During a down economy, nine employees at ISOTech realized a lifelong dream: buying a home. They achieved this goal because of support from their employer. They’re on a path to success because Masterson and managers make a concerted effort to draw them into the vision and show them how they can grow as individuals at the company.
“We tell our people, ‘This is not your job, this is your career now,’” Masterson says. ISOTech has a mentorship program. “We form a brotherhood and sisterhood to help encourage our people all the way through, even in tough times.”
7. Stay focused.
Who cares what the business next door is doing? “I’ve heard a lot of different statements about the economy — up, down, flat, great, going nowhere. I never look at what everyone else is doing because we are in control of our own destiny,” Masterson says.
Masterson takes a fire and movement approach. “Every day, you look at what trail has to be blazed and you run over all the negative part of it,” he says.
Cooper says his company’s success has nothing to do with any economic uptick.

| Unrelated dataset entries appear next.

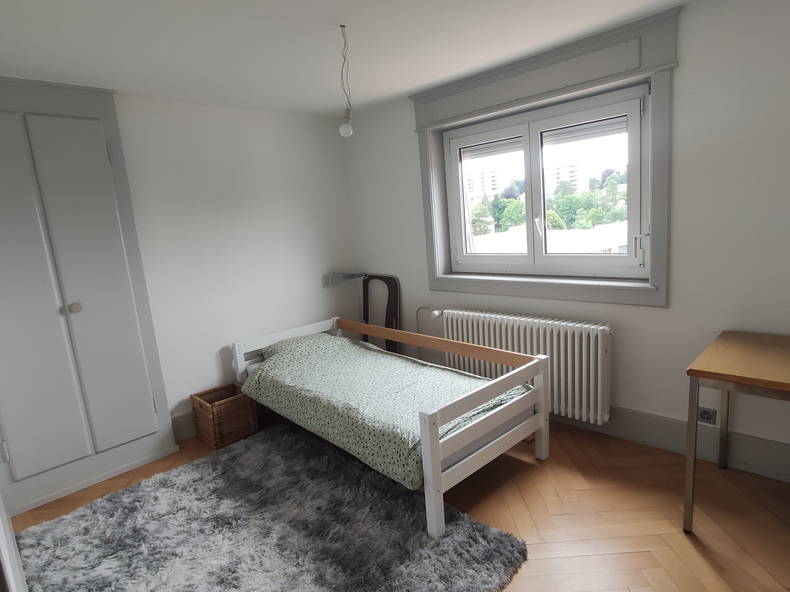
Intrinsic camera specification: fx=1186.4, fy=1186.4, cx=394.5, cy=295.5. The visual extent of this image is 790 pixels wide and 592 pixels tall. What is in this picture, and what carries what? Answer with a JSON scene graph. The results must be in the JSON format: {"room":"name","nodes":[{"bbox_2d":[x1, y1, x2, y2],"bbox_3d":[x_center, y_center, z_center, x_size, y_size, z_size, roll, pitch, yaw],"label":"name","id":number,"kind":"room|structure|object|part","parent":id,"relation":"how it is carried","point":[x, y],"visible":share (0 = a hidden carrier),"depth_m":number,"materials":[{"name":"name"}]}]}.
{"room":"bedroom","nodes":[
{"label":"bedroom","id":0,"kind":"room"},
{"bbox_2d":[114,92,357,438],"bbox_3d":[-1.574,-0.034,5.040,3.901,1.795,0.183,-15,15,-42],"label":"left wall","id":1,"kind":"structure","parent":0,"point":[210,377],"depth_m":5.68,"materials":[{"name":"white paint"}]},
{"bbox_2d":[0,76,175,520],"bbox_3d":[-1.349,-0.009,4.655,0.842,1.622,0.075,-15,15,-42],"label":"built-in wardrobe","id":2,"kind":"object","parent":1,"relation":"in","point":[128,461],"visible":1,"depth_m":4.70,"materials":[{"name":"paint"}]},
{"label":"cupboard door","id":3,"kind":"part","parent":2,"relation":"part of","materials":[{"name":"paint"}]},
{"bbox_3d":[-1.261,0.046,4.680,0.030,0.030,0.030,-15,15,-42],"label":"knob","id":4,"kind":"part","parent":2,"relation":"part of","materials":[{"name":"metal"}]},
{"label":"cupboard door","id":5,"kind":"part","parent":2,"relation":"part of","materials":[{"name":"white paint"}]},
{"bbox_2d":[171,409,197,441],"bbox_3d":[-0.530,0.477,5.792,1.511,0.138,0.020,-15,15,-42],"label":"baseboard","id":6,"kind":"structure","parent":1,"relation":"attached to","point":[184,417],"depth_m":5.38,"materials":[{"name":"paint"}]},
{"bbox_2d":[322,271,365,286],"bbox_3d":[-0.271,-0.096,6.486,0.291,0.092,0.122,-15,15,-42],"label":"wall lamp","id":7,"kind":"object","parent":1,"relation":"attached to","point":[327,281],"visible":0.96,"depth_m":6.45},
{"bbox_2d":[0,0,695,116],"bbox_3d":[0.077,-0.771,3.025,3.657,0.113,4.873,-15,15,-42],"label":"ceiling","id":8,"kind":"structure","parent":0,"point":[404,87],"depth_m":4.03,"materials":[{"name":"white paint"}]},
{"bbox_2d":[338,25,353,136],"bbox_3d":[-0.157,-0.657,3.680,0.057,0.332,0.057,-15,15,-42],"label":"pendant light","id":9,"kind":"object","parent":8,"relation":"hanging from","point":[345,130],"visible":0.99,"depth_m":3.69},
{"bbox_3d":[-0.153,-0.515,3.647,0.035,0.049,0.035,-15,15,-42],"label":"bulb","id":10,"kind":"part","parent":9,"relation":"part of","materials":[{"name":"white glass"}]},
{"bbox_2d":[2,410,789,591],"bbox_3d":[0.114,0.912,3.441,3.366,0.109,4.530,-15,15,-42],"label":"floor","id":11,"kind":"structure","parent":0,"point":[687,548],"depth_m":3.96,"materials":[{"name":"brown wood"}]},
{"bbox_2d":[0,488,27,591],"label":"door frame","id":12,"kind":"structure","parent":11,"relation":"on","point":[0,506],"depth_m":2.45,"materials":[{"name":"white paint"}]},
{"bbox_2d":[190,382,258,449],"bbox_3d":[-0.784,0.548,5.415,0.242,0.218,0.233,-15,15,-42],"label":"wicker basket","id":13,"kind":"object","parent":11,"relation":"on","point":[213,415],"visible":0.92,"depth_m":5.35,"materials":[{"name":"brown wicker"}]},
{"bbox_2d":[14,423,529,591],"bbox_3d":[-0.470,0.863,3.968,1.298,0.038,1.563,-15,15,-42],"label":"rug","id":14,"kind":"object","parent":11,"relation":"on","point":[471,524],"visible":0.98,"depth_m":3.97,"materials":[{"name":"grey carpet"}]},
{"bbox_2d":[361,273,400,353],"bbox_3d":[-0.075,0.213,6.477,0.051,0.678,0.335,-15,15,-42],"label":"frame","id":15,"kind":"object","parent":11,"relation":"on","point":[391,287],"visible":0.55,"depth_m":6.40,"materials":[{"name":"brown wood"}]},
{"bbox_2d":[230,312,545,542],"bbox_3d":[-0.122,0.420,4.861,0.764,0.474,1.616,-15,15,-42],"label":"bed","id":16,"kind":"object","parent":11,"relation":"on","point":[435,470],"visible":0.83,"depth_m":4.43,"materials":[{"name":"white wood"}]},
{"bbox_3d":[-0.582,0.345,6.566,0.628,0.345,0.096,-15,15,-42],"label":"headboard","id":17,"kind":"part","parent":16,"relation":"part of","materials":[{"name":"white wood"}]},
{"bbox_2d":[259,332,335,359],"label":"pillow","id":18,"kind":"object","parent":16,"relation":"on","point":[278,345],"visible":0.31,"depth_m":5.95,"materials":[{"name":"fabric"}]},
{"bbox_2d":[239,331,529,489],"bbox_3d":[-0.093,0.387,4.831,0.736,0.255,1.417,-15,15,-42],"label":"duvet","id":19,"kind":"object","parent":16,"relation":"on","point":[414,363],"visible":0.67,"depth_m":4.66,"materials":[{"name":"green fabric"}]},
{"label":"footboard","id":20,"kind":"part","parent":16,"relation":"part of","materials":[{"name":"white wood"}]},
{"bbox_2d":[683,329,789,531],"bbox_3d":[1.366,0.475,3.512,0.657,0.589,0.844,-15,15,-42],"label":"desk","id":21,"kind":"object","parent":11,"relation":"on","point":[709,375],"visible":1,"depth_m":3.55,"materials":[{"name":"brown wood"}]},
{"bbox_2d":[345,0,789,481],"bbox_3d":[1.121,-0.280,4.419,0.265,1.811,4.134,-15,15,-42],"label":"window wall","id":22,"kind":"structure","parent":0,"point":[401,131],"depth_m":4.21,"materials":[{"name":"white paint"}]},
{"bbox_2d":[441,308,611,426],"bbox_3d":[0.563,0.303,5.157,0.102,0.452,0.968,-15,15,-42],"label":"radiator","id":23,"kind":"object","parent":22,"relation":"attached to","point":[455,315],"visible":0.83,"depth_m":4.95,"materials":[{"name":"white metal"}]},
{"bbox_2d":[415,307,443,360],"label":"radiator pipe","id":24,"kind":"object","parent":23,"relation":"attached to","point":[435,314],"visible":0.69,"depth_m":5.84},
{"bbox_2d":[411,6,679,308],"bbox_3d":[0.576,-0.513,4.961,0.133,1.043,1.353,-15,15,-42],"label":"window frame trim","id":25,"kind":"structure","parent":22,"relation":"attached to","point":[538,95],"depth_m":4.76,"materials":[{"name":"paint"}]},
{"bbox_2d":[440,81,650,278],"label":"window","id":26,"kind":"structure","parent":22,"relation":"in","point":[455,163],"depth_m":4.76,"materials":[{"name":"white"}]},
{"bbox_2d":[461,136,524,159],"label":"roller shutter","id":27,"kind":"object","parent":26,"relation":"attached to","point":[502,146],"visible":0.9,"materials":[{"name":"white plastic"}]},
{"bbox_2d":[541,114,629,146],"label":"roller shutter","id":28,"kind":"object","parent":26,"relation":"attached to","point":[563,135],"visible":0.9,"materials":[{"name":"white plastic"}]},
{"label":"sash","id":29,"kind":"part","parent":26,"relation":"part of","materials":[{"name":"white"}]},
{"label":"pane","id":30,"kind":"part","parent":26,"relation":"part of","materials":[{"name":"clear glass"}]},
{"bbox_2d":[548,405,789,482],"bbox_3d":[0.881,0.506,4.563,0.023,0.164,4.562,-15,15,-42],"label":"baseboard","id":31,"kind":"structure","parent":22,"relation":"attached to","point":[661,438],"depth_m":4.34,"materials":[{"name":"grey paint"}]},
{"bbox_2d":[697,406,717,424],"bbox_3d":[1.124,0.434,4.291,0.013,0.067,0.081,-15,15,-42],"label":"wall socket","id":32,"kind":"object","parent":22,"relation":"attached to","point":[704,417],"visible":0.9,"depth_m":4.29,"materials":[{"name":"grey"}]},
{"label":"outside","id":33,"kind":"structure","parent":0,"visible":0},
{"bbox_2d":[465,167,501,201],"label":"apartment building","id":34,"kind":"structure","parent":33,"point":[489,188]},
{"bbox_2d":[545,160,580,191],"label":"apartment building","id":35,"kind":"structure","parent":33,"point":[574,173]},
{"label":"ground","id":36,"kind":"structure","parent":33,"visible":0},
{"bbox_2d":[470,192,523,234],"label":"tree","id":37,"kind":"object","parent":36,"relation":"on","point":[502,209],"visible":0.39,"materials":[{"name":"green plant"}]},
{"bbox_2d":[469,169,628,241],"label":"trees","id":38,"kind":"object","parent":36,"relation":"on","point":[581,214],"visible":0.28,"materials":[{"name":"green plant"}]},
{"bbox_2d":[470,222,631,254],"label":"building","id":39,"kind":"structure","parent":36,"relation":"on","point":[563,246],"materials":[{"name":"white"}]}
]}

In fact, he calls 2014 a “transition year.” “What’s helping us grow this year is that we’re doing a better job of riling up the team,” he says. “It’s making sure we have a clear vision and focus, making sure that we hold each other accountable and are moving in one direction.”
There’s no silver bullet for success. A positive attitude is balanced by practical actions. “If the chips are down, I’m going to call it like I see it,” Cooper says.
But resiliency drives success, even in hard times. “It’s consistency and commitment,” Cooper says. “It’s treating people like individuals, and still knowing that we all have a job to get done and never letting your guard down.”